Oleh : Ayik Heriansyah
Sempat tiarap selama 2-3 tahun pasca pencabutan badan hukum dan penindakan terhadap beberapa orang anggotanya, kini HTI mulai menggeliat kembali. Mereka berangsur-angsur pulih. Masa-masa kritis sudah mereka lewati. Bekas akibat pelarangan sedikit demi sedikit menghilang. Publik pun mulai lupa. Aparat sempat terlena menganggap HTI sudah tidak ada.

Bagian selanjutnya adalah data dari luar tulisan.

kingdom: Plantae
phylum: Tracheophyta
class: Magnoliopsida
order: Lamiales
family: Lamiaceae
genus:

HTI tidak pernah mati selama ideologi mereka masih ada orang yang meyakininya. Selama aktivitas ideologisasi secara intensif, terpusat, dan terstruktur melalui halaqah berjalan. Selama kegiatan ideologisasi publik dalam bentuk kajian-kajian keagamaan berlangsung di dunia nyata (offline) dan dunia virtual (online).
Karena itu HTI reborn maksudnya, HTI mulai kembali beraktivitas secara normal di ruang-ruang publik. HTI sudah bisa beradaptasi dengan statusnya sebagai organisasi terlarang. Mereka melakukan penyesuaian-penyesuaian tampilan guna mengelabui aparat dan publik tanpa mengubah ide-ide pokok dalam ideologi mereka dengan strategi-strategi sebagai berikut:
*Strategi pertama. HTI merahasiakan keberadaan pejabat-pejabat utama mereka*, kecuali yang kadung dikenal publik seperti MIY, SaJ, dan RSL. Dulu MIY di-branding sebagai Jubir HTI, SaJ, Anggota DPP HTI, dan RSL Ketua DPP HTI. Sekarang ketiga tokoh ini di-rebranding menjadi cendekiawan muslim, ahli fiqih dan ulama aswaja.
*Strategi kedua. HTI merahasiakan tempat-tempat halaqah dan kegiatan-kegiatan untuk umum tapi bersifat khusus.* Dulu halaqah di masjid-masjid, kini di rumah-rumah. Dulu kegiatan-kegiatan untuk umum yang bersifat khusus diadakan di aula kantor-kantor pemerintah, BUMN, dan swasta.
Kini diselenggarakan di hotel-hotel, mal-mal, restoran-restoran dan tempat- tempat wisata dengan peserta yang teregistrasi dan bersifat tertutup. Semua ini mereka lakukan demi menghindari pengawasan aparat.
*Strategi ketiga. Desentralisasi media propaganda.*
Dulu HTI hanya punya satu saluran media yakni HTI Channel untuk semua platform media online (hizbut-tahrir.or.id) dan media sosial yang dikelola oleh Kantor Jubir yang dibantu oleh Lajnah I’lamiyah (Biro Penerangan).
Sekarang HTI membolehkan kepada anggota dan atau sekelompok anggota untuk membuat media propaganda dengan nama, fitur dan segmentasi yang sesukanya asal tidak memuat konten-konten yang bertentangan dengan ideologi HTI. Setidaknya sudah ada puluhan website dan akun/channel media sosial yang berafiliasi dengan HTI.
*Strategi keempat. Membuat lembaga-lembaga pendidikan, sosial dan filantropi sebagai melting pot HTI dengan masyarakat.* Aktivis HTI secara berkelompok membangun pesantren-pesantren, sekolah/madrasah, lembaga tahfidz, yayasan santunan yatim piatu dan orang miskin, badan wakaf dan lain sebagainya. Tujuan mereka untuk mendapat legitimasi sosial atas keberadaan HTI di lingkungan setempat, membangun basis dukungan dan simpatisan serta rekrutmen dan kaderisasi anggota.
Sesekali HTI melakukan aksi demo serentak seluruh Indonesia guna merespon isu-isu besar nasional dan internasional. HTI menggunakan sebarang nama organ aksi dengan nama penanggung jawab aksi salah seorang anggota mereka ketika mengirimkan surat pemberitahuan aksi kepada kepolisian setempat.
Demikian beberapa penyesuaian-penyesuaian yang dilakukan HTI sebagai strategi resiliensi (bertahan) sampai chaotic moment berupa kerusuhan massal atau konflik besar terjadi di Indonesia yang mengakibatkan keadaan vacuum of power sehingga membuka peluang dan memberi kesempatan kepada HTI untuk tampil kembali dengan segala atribut kebesarannya seperti saat mereka belum menjadi organisasi terlarang.